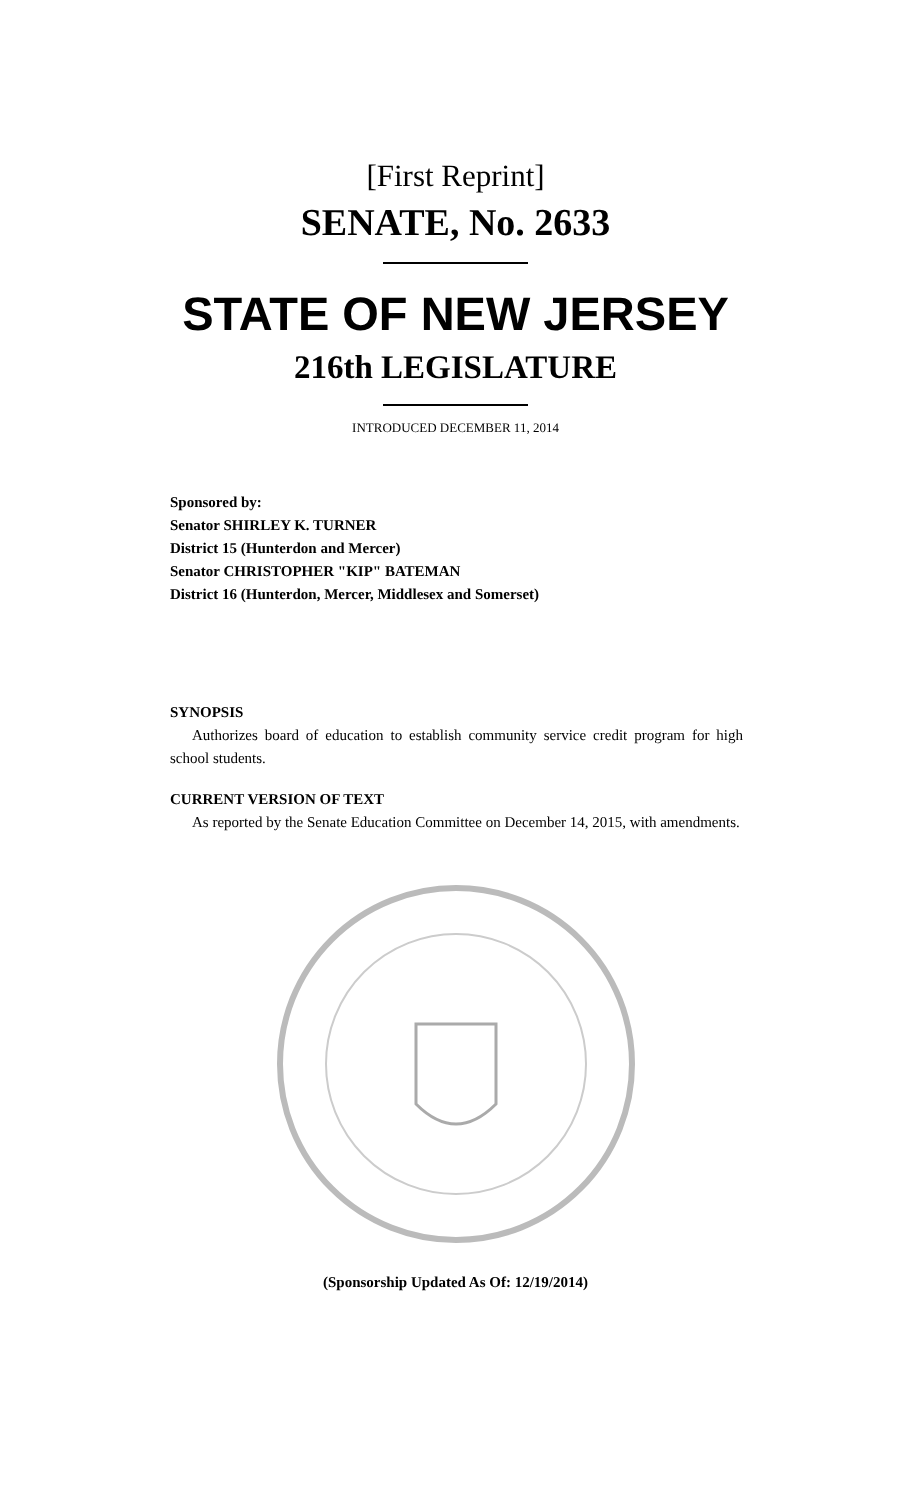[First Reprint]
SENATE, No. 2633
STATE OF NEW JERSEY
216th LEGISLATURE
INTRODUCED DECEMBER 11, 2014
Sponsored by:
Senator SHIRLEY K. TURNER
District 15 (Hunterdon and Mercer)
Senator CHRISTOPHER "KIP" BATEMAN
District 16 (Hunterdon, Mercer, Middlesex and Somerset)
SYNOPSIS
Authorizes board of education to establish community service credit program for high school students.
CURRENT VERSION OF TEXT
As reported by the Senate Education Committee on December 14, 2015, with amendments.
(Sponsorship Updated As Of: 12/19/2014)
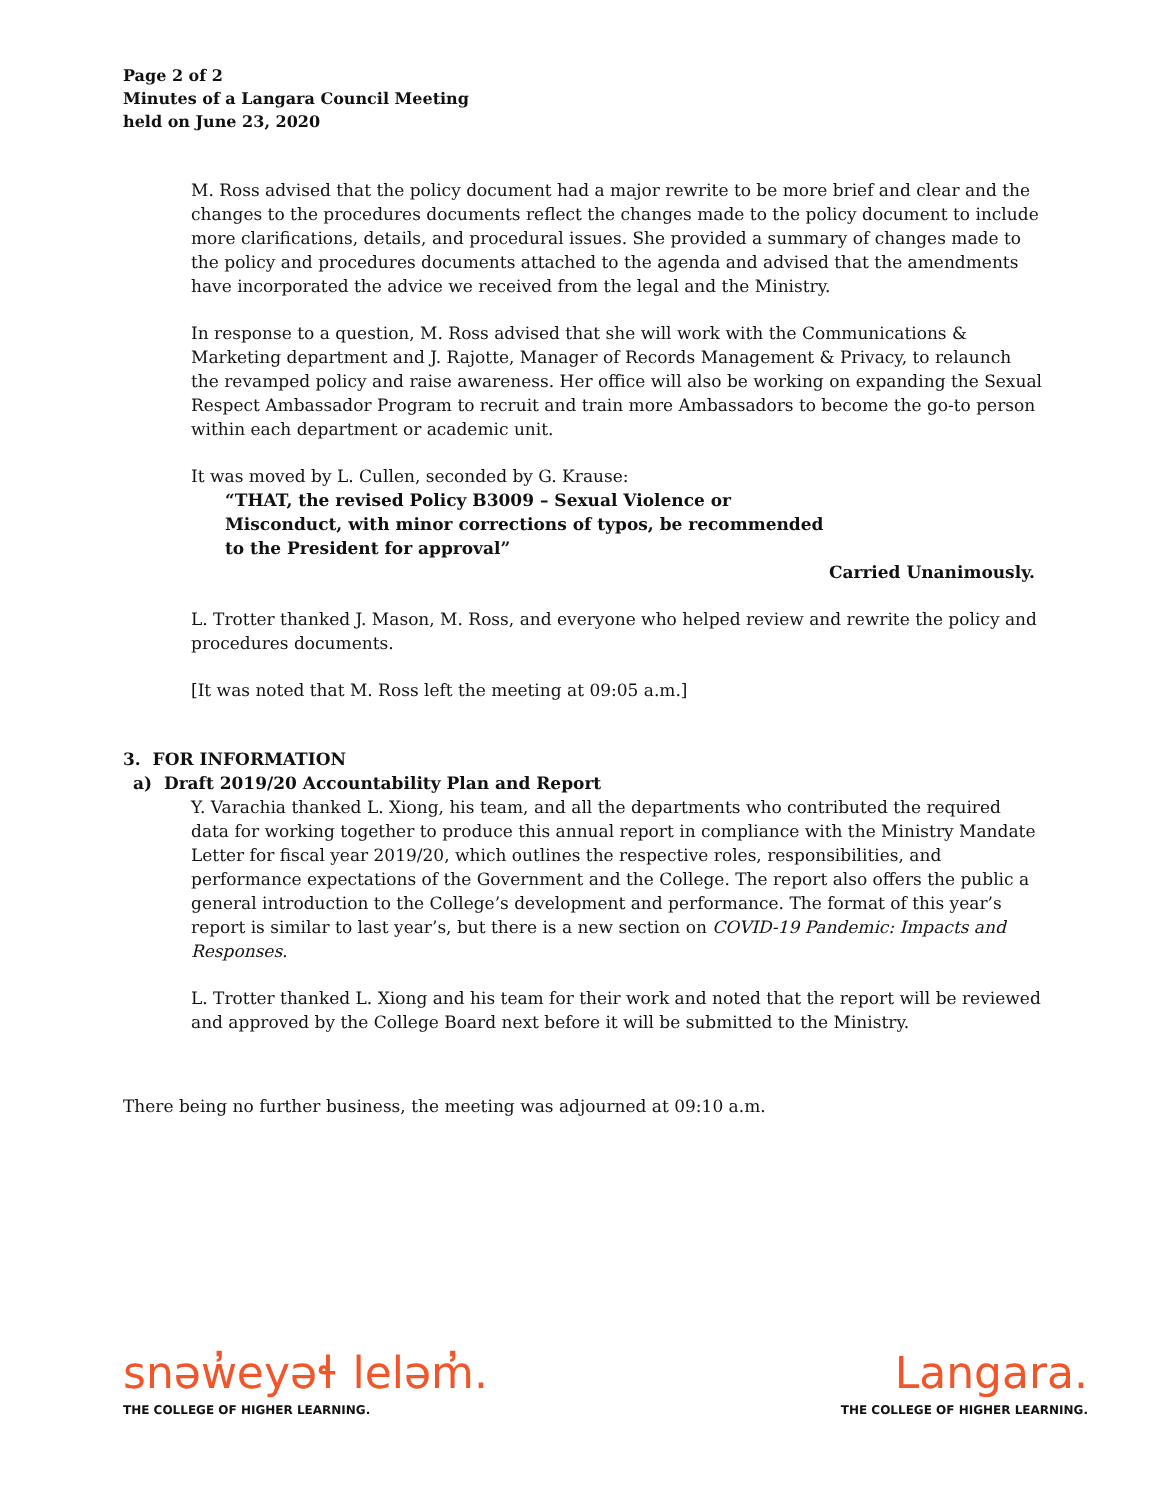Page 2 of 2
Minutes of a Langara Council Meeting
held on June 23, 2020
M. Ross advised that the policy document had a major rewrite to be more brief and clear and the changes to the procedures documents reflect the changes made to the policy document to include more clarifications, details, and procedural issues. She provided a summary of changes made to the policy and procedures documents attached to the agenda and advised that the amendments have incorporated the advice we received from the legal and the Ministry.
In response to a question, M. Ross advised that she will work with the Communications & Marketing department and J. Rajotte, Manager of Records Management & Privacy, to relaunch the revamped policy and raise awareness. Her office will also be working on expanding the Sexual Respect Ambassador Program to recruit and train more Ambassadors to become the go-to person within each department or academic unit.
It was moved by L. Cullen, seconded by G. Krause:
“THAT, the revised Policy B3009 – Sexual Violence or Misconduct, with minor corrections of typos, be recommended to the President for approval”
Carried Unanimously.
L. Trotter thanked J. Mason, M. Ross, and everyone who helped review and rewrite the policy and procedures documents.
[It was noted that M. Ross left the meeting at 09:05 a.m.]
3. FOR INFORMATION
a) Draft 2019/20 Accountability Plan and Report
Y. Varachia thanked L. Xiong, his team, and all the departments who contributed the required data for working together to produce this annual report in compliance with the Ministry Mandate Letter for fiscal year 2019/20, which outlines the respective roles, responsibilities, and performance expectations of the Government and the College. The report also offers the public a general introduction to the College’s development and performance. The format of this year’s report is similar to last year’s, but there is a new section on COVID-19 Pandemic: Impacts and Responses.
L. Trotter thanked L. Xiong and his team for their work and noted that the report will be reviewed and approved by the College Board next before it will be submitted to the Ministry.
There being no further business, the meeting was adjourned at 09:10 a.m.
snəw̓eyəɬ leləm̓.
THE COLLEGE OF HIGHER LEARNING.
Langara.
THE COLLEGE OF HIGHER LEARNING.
▬▬▬▬▬▬
→ What to do: Look through the records and copy every line that has the word "will".

→ Exercise answer:
In response to a question, M. Ross advised that she will work with the Communications & Marketing department and J. Rajotte, Manager of Records Management & Privacy, to relaunch the revamped policy and raise awareness. Her office will also be working on expanding the Sexual Respect Ambassador Program to recruit and train more Ambassadors to become the go-to person within each department or academic unit.
L. Trotter thanked L. Xiong and his team for their work and noted that the report will be reviewed and approved by the College Board next before it will be submitted to the Ministry.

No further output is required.